Blue is perfect and it is one of those secret-but-not-too-secret albums which opens a door that most people don't know about.
From what I understand, it spurred Bob Dylan to write the wonderful "Tangled Up in Blue."
For whatever reasons, Mitchell detests Dylan and says so in public.
She's now suffering from a bizarre disease called Morgellons Syndrome, which is an unpleasant skin condition that most medical authorities consider delusional.
creeley23 said...
For whatever reasons, Mitchell detests Dylan and says so in public.
One of her more endearing qualities ;)
I only found out the other day that she had polio as a child and this created a weakness in her left hand which led her to develop the unusual tunings that she uses on guitar.

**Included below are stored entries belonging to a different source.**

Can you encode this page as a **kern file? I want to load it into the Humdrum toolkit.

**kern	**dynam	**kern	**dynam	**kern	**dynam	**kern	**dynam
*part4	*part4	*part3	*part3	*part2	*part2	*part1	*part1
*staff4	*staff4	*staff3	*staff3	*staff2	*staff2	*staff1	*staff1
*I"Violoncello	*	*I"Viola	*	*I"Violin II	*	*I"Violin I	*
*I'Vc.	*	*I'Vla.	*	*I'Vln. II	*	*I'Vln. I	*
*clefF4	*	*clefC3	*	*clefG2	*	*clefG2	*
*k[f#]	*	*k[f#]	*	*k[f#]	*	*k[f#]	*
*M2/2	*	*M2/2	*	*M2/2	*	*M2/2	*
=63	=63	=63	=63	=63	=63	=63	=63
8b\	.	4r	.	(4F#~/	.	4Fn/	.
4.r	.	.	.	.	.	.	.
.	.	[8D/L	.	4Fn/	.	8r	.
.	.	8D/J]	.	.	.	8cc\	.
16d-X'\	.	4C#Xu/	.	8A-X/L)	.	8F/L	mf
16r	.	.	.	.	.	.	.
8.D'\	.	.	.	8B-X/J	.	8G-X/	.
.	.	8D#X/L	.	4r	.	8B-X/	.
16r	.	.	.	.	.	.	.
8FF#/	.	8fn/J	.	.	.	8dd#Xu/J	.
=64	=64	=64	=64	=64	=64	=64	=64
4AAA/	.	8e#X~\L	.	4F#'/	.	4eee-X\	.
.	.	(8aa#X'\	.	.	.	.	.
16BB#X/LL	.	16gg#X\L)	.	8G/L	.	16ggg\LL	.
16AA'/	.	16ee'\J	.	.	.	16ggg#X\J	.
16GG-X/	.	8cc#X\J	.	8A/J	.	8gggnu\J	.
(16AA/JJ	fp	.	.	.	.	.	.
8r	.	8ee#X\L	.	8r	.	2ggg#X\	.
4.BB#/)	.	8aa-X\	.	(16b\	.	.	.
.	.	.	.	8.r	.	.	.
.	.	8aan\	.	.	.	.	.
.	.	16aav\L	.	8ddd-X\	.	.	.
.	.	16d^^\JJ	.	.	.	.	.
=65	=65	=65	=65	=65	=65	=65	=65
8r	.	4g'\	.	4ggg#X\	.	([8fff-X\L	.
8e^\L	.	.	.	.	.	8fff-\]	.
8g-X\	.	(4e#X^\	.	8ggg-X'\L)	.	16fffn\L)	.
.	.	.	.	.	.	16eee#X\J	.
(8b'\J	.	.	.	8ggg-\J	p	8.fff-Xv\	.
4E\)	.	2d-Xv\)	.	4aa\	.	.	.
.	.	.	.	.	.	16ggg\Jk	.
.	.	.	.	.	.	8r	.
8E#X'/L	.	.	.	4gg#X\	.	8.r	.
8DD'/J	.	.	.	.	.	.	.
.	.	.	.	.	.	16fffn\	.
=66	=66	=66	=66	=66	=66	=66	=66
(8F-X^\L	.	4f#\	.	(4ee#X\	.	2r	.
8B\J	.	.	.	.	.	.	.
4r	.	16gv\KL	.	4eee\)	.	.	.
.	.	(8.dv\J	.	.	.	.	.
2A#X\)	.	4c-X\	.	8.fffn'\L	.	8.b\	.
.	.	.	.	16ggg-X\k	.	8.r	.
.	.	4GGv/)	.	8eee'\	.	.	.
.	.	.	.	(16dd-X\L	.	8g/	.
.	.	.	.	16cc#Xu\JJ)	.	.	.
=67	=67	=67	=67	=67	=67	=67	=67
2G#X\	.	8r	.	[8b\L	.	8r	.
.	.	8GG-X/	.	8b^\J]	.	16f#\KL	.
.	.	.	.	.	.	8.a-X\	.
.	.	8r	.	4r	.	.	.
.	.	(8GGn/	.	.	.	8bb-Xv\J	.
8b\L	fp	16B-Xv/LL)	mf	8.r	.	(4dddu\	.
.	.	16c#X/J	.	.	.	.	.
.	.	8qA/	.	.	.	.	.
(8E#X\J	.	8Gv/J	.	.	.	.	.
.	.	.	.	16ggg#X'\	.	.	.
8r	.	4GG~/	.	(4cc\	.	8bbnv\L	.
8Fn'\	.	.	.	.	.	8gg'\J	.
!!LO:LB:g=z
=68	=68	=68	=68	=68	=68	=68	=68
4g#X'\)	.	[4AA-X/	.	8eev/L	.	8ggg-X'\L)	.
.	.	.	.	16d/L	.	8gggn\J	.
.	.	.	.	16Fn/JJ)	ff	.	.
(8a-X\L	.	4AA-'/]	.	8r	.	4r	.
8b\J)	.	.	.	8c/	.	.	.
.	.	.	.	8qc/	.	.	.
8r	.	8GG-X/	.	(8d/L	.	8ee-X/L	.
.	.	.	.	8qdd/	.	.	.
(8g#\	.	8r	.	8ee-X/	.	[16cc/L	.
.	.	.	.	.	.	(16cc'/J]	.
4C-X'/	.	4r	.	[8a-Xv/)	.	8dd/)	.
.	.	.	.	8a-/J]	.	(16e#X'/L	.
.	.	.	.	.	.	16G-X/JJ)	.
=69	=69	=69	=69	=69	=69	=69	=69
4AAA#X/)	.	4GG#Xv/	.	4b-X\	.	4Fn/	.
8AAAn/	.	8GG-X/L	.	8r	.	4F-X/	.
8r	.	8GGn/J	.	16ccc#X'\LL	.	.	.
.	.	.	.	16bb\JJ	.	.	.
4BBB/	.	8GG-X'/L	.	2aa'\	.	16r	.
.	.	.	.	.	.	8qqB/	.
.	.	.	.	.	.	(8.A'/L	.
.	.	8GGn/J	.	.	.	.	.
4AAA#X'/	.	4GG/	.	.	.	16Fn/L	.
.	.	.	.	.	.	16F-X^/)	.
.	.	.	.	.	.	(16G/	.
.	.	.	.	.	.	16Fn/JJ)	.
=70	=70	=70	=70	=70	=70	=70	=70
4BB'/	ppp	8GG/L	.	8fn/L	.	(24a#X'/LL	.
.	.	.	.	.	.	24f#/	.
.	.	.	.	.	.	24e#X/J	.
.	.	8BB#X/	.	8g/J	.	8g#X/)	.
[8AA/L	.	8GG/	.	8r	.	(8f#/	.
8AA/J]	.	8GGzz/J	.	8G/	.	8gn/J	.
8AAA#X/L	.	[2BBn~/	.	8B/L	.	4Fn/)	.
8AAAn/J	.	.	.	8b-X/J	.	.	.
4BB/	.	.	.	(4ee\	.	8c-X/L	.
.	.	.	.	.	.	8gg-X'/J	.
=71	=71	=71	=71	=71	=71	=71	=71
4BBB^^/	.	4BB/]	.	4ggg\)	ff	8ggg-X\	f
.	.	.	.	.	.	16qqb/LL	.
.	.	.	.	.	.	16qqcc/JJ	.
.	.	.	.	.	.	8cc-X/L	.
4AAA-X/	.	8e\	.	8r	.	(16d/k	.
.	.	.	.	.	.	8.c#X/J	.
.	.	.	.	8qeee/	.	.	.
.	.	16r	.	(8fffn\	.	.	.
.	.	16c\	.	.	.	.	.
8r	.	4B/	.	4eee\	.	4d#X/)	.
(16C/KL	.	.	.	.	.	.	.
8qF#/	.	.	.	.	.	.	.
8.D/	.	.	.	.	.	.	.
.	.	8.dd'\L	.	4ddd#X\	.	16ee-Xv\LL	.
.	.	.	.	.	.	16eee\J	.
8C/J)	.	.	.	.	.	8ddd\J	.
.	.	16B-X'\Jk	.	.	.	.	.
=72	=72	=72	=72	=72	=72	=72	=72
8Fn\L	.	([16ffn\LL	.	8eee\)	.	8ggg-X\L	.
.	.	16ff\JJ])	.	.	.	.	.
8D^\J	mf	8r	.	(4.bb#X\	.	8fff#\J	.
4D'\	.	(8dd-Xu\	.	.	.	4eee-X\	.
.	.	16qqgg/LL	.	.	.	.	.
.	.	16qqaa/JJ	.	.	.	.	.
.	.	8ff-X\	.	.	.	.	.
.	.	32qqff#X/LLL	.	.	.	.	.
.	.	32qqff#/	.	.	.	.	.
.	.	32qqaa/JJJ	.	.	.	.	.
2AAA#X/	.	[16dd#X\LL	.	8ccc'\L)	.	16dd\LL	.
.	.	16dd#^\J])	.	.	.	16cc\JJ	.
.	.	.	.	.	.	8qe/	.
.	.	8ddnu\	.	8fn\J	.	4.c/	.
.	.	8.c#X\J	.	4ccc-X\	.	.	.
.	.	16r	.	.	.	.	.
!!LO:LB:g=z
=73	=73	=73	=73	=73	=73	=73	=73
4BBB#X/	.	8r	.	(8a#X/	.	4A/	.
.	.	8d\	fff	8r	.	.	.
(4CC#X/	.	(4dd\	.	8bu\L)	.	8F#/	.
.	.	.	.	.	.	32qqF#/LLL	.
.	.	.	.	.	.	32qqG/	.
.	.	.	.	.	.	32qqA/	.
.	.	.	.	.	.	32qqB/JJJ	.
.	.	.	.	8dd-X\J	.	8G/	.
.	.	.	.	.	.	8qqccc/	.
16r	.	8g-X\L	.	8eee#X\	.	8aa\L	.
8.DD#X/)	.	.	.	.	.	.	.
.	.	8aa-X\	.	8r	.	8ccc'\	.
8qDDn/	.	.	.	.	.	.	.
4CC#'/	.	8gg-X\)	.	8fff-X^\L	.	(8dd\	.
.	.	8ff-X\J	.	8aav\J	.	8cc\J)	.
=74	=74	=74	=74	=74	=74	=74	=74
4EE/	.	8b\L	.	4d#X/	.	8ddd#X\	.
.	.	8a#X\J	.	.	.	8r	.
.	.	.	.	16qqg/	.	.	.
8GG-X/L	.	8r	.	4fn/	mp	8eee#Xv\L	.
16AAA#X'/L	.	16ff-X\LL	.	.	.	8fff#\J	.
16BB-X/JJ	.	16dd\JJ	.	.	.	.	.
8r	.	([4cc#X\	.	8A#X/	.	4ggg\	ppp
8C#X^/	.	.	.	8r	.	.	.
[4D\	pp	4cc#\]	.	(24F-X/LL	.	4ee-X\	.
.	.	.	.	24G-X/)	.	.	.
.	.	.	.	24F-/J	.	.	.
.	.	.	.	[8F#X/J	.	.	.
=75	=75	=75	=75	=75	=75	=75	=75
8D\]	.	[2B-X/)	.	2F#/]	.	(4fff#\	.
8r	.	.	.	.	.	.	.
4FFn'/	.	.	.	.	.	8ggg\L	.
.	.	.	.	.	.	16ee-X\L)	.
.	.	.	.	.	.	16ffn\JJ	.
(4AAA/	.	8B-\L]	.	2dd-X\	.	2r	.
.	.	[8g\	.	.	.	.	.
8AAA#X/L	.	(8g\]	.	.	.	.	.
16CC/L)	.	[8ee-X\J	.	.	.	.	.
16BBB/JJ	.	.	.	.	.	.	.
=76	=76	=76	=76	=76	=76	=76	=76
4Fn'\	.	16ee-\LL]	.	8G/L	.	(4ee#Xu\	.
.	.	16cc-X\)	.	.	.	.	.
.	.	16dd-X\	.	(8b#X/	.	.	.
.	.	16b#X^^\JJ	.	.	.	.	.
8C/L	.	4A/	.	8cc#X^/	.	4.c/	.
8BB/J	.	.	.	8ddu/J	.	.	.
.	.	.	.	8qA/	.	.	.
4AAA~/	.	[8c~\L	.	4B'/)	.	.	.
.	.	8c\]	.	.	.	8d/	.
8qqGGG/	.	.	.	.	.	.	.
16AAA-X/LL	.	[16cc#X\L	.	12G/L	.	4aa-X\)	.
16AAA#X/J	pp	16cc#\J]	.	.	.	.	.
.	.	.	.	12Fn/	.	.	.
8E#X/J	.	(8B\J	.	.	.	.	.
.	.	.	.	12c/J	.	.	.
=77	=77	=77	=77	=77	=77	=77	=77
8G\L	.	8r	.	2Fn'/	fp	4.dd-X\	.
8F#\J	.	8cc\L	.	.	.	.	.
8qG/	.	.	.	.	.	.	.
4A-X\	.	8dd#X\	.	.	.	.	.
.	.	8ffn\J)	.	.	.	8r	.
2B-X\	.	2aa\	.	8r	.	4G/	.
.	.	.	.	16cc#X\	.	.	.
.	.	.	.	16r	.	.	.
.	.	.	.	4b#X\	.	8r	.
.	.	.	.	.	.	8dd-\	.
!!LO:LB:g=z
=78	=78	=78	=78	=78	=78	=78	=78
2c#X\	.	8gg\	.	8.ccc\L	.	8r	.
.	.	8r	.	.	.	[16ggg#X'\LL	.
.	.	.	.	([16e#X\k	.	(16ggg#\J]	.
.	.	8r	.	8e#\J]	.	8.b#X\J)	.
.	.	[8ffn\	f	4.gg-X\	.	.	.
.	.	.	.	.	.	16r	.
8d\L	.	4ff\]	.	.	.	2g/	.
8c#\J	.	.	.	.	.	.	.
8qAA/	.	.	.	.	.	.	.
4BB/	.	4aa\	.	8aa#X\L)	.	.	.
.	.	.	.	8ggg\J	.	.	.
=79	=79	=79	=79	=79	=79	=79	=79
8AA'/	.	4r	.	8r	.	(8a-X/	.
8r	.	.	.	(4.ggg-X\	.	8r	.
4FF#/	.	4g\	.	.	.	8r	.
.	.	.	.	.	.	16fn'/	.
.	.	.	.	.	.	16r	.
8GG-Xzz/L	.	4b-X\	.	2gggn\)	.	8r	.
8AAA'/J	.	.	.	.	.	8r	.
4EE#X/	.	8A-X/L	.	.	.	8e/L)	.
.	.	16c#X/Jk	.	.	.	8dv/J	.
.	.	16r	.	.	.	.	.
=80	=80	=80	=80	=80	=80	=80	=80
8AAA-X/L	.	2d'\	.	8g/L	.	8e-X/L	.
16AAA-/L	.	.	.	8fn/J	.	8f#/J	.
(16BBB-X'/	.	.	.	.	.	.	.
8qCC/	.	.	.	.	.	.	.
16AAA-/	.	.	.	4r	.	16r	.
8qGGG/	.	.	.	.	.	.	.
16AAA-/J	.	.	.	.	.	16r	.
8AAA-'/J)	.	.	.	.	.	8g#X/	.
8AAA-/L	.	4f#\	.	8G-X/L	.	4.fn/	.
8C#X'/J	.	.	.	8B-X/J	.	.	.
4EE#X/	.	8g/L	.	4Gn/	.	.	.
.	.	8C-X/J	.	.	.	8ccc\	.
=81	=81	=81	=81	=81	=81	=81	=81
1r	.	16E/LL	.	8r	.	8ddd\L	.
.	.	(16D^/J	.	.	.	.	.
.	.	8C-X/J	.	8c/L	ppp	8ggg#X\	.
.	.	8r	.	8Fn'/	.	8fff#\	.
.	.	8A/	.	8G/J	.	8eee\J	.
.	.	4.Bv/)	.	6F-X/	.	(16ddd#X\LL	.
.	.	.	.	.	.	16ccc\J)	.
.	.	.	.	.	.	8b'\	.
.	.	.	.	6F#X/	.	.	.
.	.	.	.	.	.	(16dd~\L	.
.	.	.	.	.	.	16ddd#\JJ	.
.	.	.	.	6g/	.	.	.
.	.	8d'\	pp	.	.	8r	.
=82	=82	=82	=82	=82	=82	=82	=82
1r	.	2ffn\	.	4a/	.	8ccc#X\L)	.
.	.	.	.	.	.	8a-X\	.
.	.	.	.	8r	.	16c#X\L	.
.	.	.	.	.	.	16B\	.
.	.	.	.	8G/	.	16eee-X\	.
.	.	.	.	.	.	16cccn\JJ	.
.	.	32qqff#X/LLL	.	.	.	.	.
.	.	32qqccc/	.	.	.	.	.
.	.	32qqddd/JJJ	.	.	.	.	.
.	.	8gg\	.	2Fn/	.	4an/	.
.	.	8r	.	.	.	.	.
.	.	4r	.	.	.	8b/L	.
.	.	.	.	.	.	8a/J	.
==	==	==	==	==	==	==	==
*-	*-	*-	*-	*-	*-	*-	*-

Mitchell has detested Dylan since the Woodstock era when she believed he stole some of her compositions and put his name on them.
Plus, she's wired a little tight.
ARM, I'll check those links out tomorrow, and Botti, and Davis' Blue...too many links, too little time.
Okay, I guess I'll check out Sully since he has a team out and you recommend it. It's not the misogyny, it's the Drama Queen idiocy I cannot bear. Besides he went nutz about you-know-who's uterus.
Reasonable - I can understand that. I pretty much detest current country music and greatly prefer roots music including early bluegrass. Bluegrass being the jazz of country music.
I adore bluegrass.
'Night all!
Sydney,
I came from Instapundit too.
BTW, where do you live? I grew up in Butler, PA. Sounds like you're near there.
I'm a former LGF regular too, but he booted me for disagreeing once. Not rudely or anything, just a different opinion. WAD (what a dick)
Bagoh20 ... I think I mentioned before that when I checked back at LGF for giggles recently, I discovered I was now "suspended". Bad Park Me I presume.
Back in the day of the serial purges, someone monitored other blogs to see who was disloyal. You didn't have to disagree with something on LGF, do it anywhere and you were boot material....right after someone sent a swarm of loyalists to harass you on said other blog(s). Strange days.
"Bad Park Me I presume"
Every time someone reference that it still makes me laugh. Asians mangle English in a hilarious way. I hope they enjoy our reciprocal efforts as much. I wonder if they think our driving sucks too.
deborah said...
Okay, I guess I'll check out Sully since he has a team out and you recommend it.
I wouldn't rush into that. By US standards he is centrist/left wing in his views, roughly aligning with the Conservative Party in the UK, except on economics, where he has been skeptical of austerity.
Okay, I'll just leave him be.
gn
"he has been skeptical of austerity."
I am too - I don't think it exists.
I think it exists, but it's for the little people.
"I only commented regularly at Althouse. Now I only comment regularly here."
Now Althouse is allowing comments on posts besides the albums, so I'll likely be a regular at both places.